🤖 AI Summary
This study addresses the prevalent issue in traffic video question answering (VideoQA) where high accuracy often stems from models exploiting textual shortcuts rather than genuine visual evidence. Auditing four public VideoQA benchmarks, the authors find that several vision-language models exhibit unchanged or even improved performance when deprived of video inputs. To diagnose and mitigate this shortcut reliance, they introduce three diagnostic tools: two novel dataset-level metrics—Blind Gap and Visual Gain—and an instance-level Shortcut Score that requires no model retraining.
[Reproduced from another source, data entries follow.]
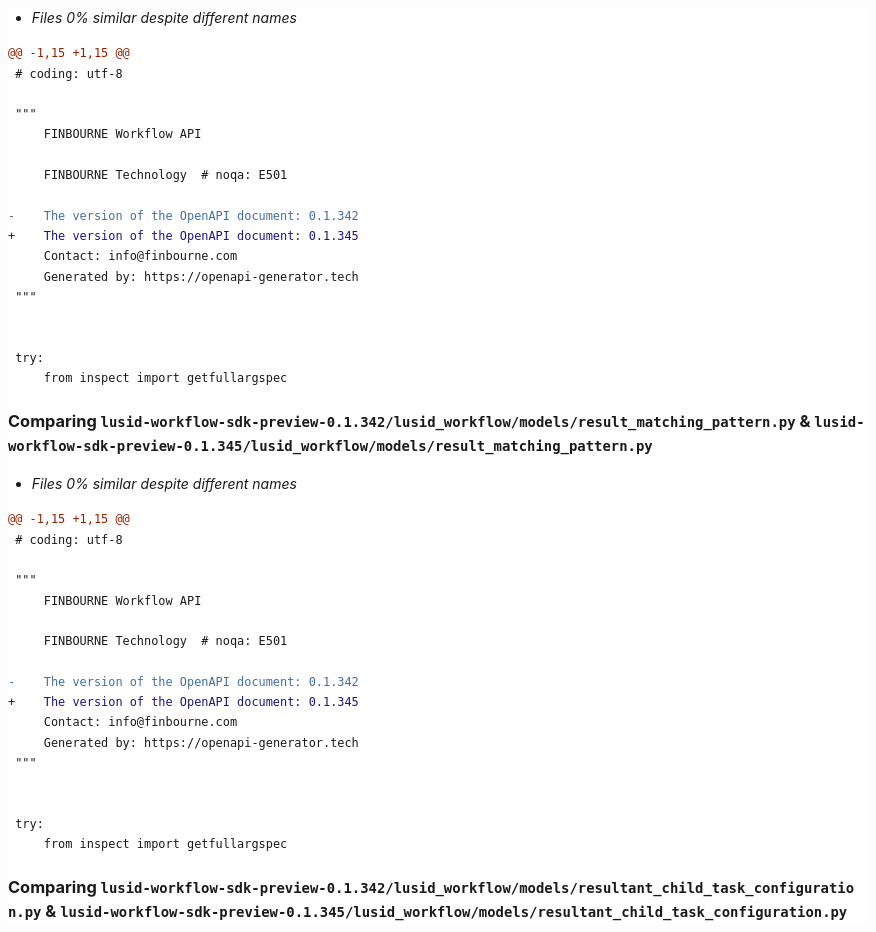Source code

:  * *Files 0% similar despite different names*

```diff
@@ -1,15 +1,15 @@
 # coding: utf-8
 
 """
     FINBOURNE Workflow API
 
     FINBOURNE Technology  # noqa: E501
 
-    The version of the OpenAPI document: 0.1.342
+    The version of the OpenAPI document: 0.1.345
     Contact: info@finbourne.com
     Generated by: https://openapi-generator.tech
 """
 
 
 try:
     from inspect import getfullargspec
```

### Comparing `lusid-workflow-sdk-preview-0.1.342/lusid_workflow/models/result_matching_pattern.py` & `lusid-workflow-sdk-preview-0.1.345/lusid_workflow/models/result_matching_pattern.py`

 * *Files 0% similar despite different names*

```diff
@@ -1,15 +1,15 @@
 # coding: utf-8
 
 """
     FINBOURNE Workflow API
 
     FINBOURNE Technology  # noqa: E501
 
-    The version of the OpenAPI document: 0.1.342
+    The version of the OpenAPI document: 0.1.345
     Contact: info@finbourne.com
     Generated by: https://openapi-generator.tech
 """
 
 
 try:
     from inspect import getfullargspec
```

### Comparing `lusid-workflow-sdk-preview-0.1.342/lusid_workflow/models/resultant_child_task_configuration.py` & `lusid-workflow-sdk-preview-0.1.345/lusid_workflow/models/resultant_child_task_configuration.py`
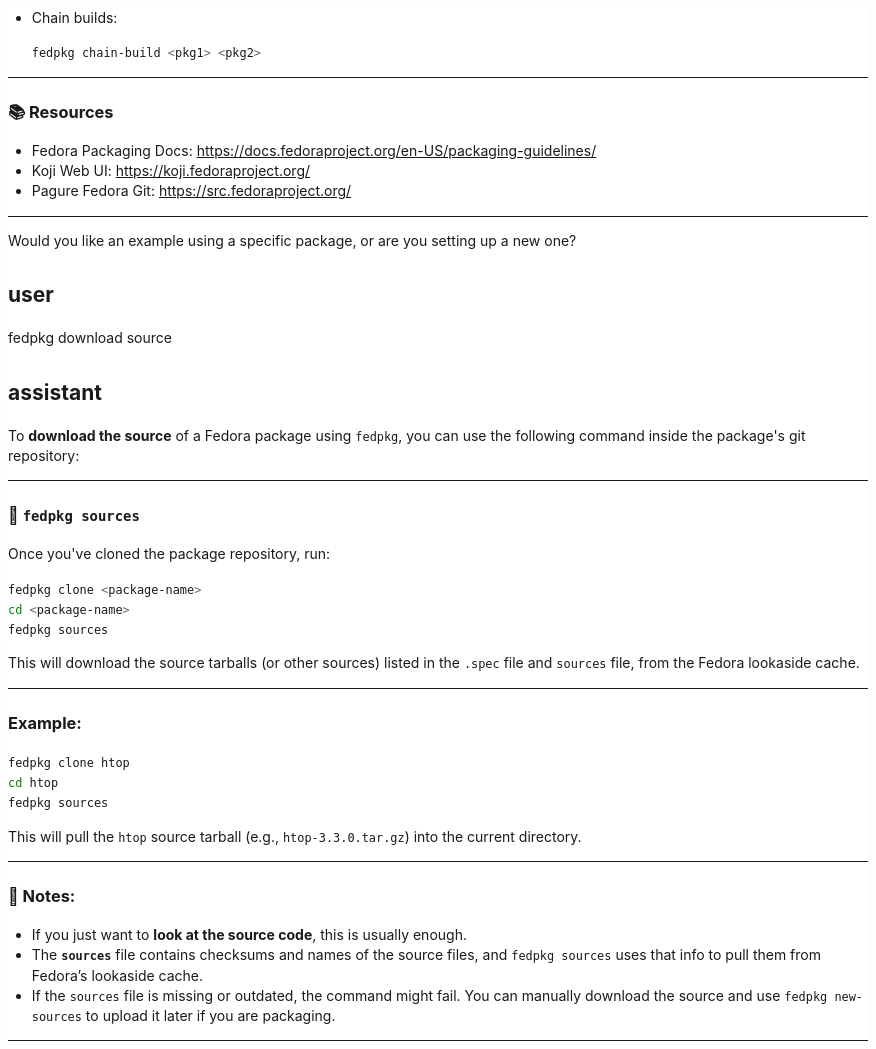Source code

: - Chain builds:
  ```bash
  fedpkg chain-build <pkg1> <pkg2>
  ```

---

### 📚 Resources

- Fedora Packaging Docs: https://docs.fedoraproject.org/en-US/packaging-guidelines/
- Koji Web UI: https://koji.fedoraproject.org/
- Pagure Fedora Git: https://src.fedoraproject.org/

---

Would you like an example using a specific package, or are you setting up a new one?
## user
fedpkg download source
## assistant
To **download the source** of a Fedora package using `fedpkg`, you can use the following command inside the package's git repository:

---

### 🧩 `fedpkg sources`

Once you've cloned the package repository, run:

```bash
fedpkg clone <package-name>
cd <package-name>
fedpkg sources
```

This will download the source tarballs (or other sources) listed in the `.spec` file and `sources` file, from the Fedora lookaside cache.

---

### Example:

```bash
fedpkg clone htop
cd htop
fedpkg sources
```

This will pull the `htop` source tarball (e.g., `htop-3.3.0.tar.gz`) into the current directory.

---

### 📝 Notes:

- If you just want to **look at the source code**, this is usually enough.
- The **`sources`** file contains checksums and names of the source files, and `fedpkg sources` uses that info to pull them from Fedora’s lookaside cache.
- If the `sources` file is missing or outdated, the command might fail. You can manually download the source and use `fedpkg new-sources` to upload it later if you are packaging.

---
These tools enable quantitative assessment and filtering of questions susceptible to textual shortcuts. Experiments demonstrate that the resulting filtered subsets substantially reduce shortcut bias, enhance visual grounding quality, and reveal significant differences across benchmarks in their actual dependence on visual content.
📝 Abstract
High benchmark accuracy does not guarantee genuine use of visual evidence. We study this problem in traffic accident Video Question Answering (VideoQA), where correct answers should depend on scene-specific visual evidence but may instead be inferred from textual shortcuts. Through an audit of four public benchmarks, we find that several recent open-weight Vision-Language Models (VLMs) perform competitively, and sometimes better, without video input. On the MM-AU benchmark, removing video consistently improves accuracy, and adding more frames further degrades performance. To quantify visual dependence, we introduce two dataset-level diagnostics: Blind Gap, measuring above-chance text-only performance, and Visual Gain, measuring the marginal benefit of adding video. We further propose an instance-level Shortcut Score that combines text-only confidence with visual necessity signals, enabling continuous, training-free filtering of shortcut-prone questions. The resulting subsets reduce shortcut bias and improve visual grounding. Our findings reveal large differences in grounding quality across benchmarks and show that visually grounded evaluation, not just high accuracy, is essential in safety-critical VideoQA.